Pacific oysters will be collected to search for OsHV-1 and Vibrio species.

Italy :

  • The lagoon of Goro at the south of the Po River Delta (Adriatic Sea) is among the most important shellfish aquaculture systems in Italy and has been object of previous investigations. Exploiting natural and farmed populations, Mytilus galloprovincialis will be collected from a few selected sites of the area to investigate the presence of Vibrio species and other possible infective and parasitic agents. Crassostrea gigas has been reported inside the lagoon and is naturally present beyond Scanno di Goro (off-shore site).

Screening for selected pathogens will take place in different types of samples collected from France, Ireland, Italy, Spain and The Netherlands. Seasonality will play a strong role in sampling of OsHV-1 and Vibrio spp but sampling at least per season will be required for Marteilia refringens and Nocardia crassostreae. Thirty animals of the 3 species (if present at the selected sites) will be collected 6 times per year at least depending of the
culture practices, mortalities and pathogen presence. Monitoring of environmental parameters and sampling of animals will take place at least during the two first years of the project. Depending on the results, samples could also be collected in Year 3.

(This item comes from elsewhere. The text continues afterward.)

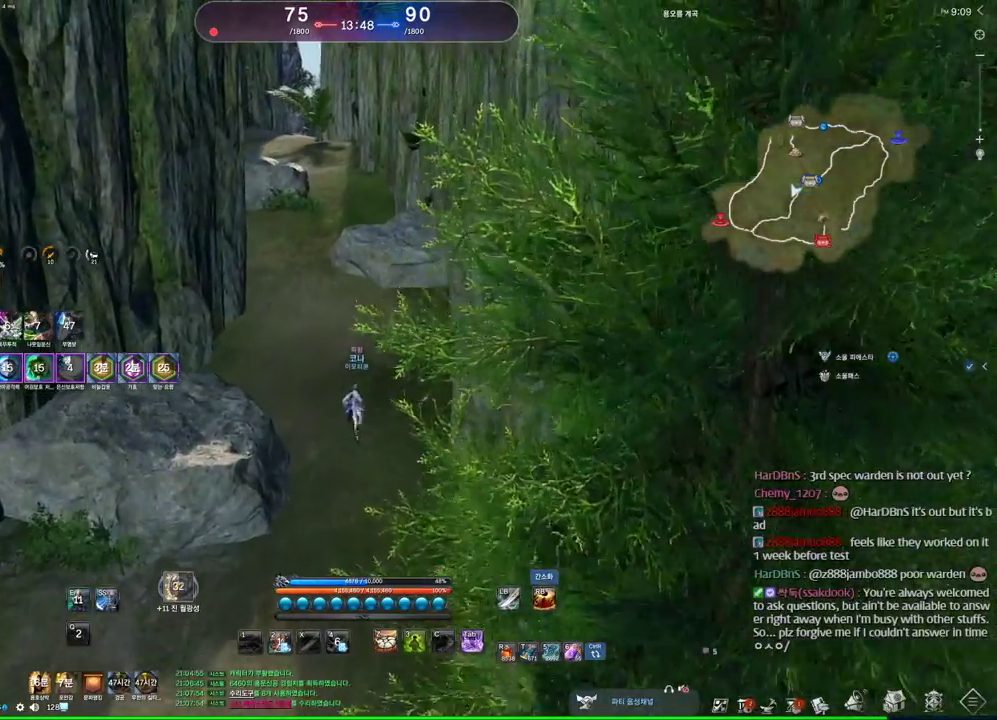
{"keys": ["w"], "mouse": [], "events": []}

Bivalve samples (Pacific oysters and mussels) will be collected and analysed. Water, sediment, zooplankton, phytoplankton and macro fauna samples will be collected at the time of Pacific oyster and mussel collection. Other species potentially susceptible to the pathogens of interest can be collected. Mortality rates and selected environmental parameters (temperature, salinity, oxygen, chlorophylle A) will be also monitored.

To detect the various pathogens and possibly evaluate their physiological status, the samples will be subjected to culture-dependent assay, molecular analysis (real time-PCR, in situ hybridisation), histology (protozoans) and where appropriate, the ratio between culturable and total/viable bacteria will be evaluated; samples and/or isolates will be also screened for selected virulence-related traits (Vibrio, link with WP4) and culture of Nocardia crassostreae on specific plates will take place.

For Vibrio species, isolation, identification and counts from different compartments in the fields will be performed by culture and molecular methods, including APW enrichment, plating on TCBS, identification of isolates by standard methods and housekeeping gene sequencing. The presence of putative virulence traits will be tested by PCR. Analysis of the presence and concentration of total (culturable and non culturable) Vibrio species in the samples will be performed by real time PCR.

In order to test the hypothesis of sediment to be a scource for N. crassostreae, field experiments will be carried out to compare the prevalence of N. crassostreae in bottom cultured oysters compared to hanging methods of culture in an area with the presence of N. crassostreae.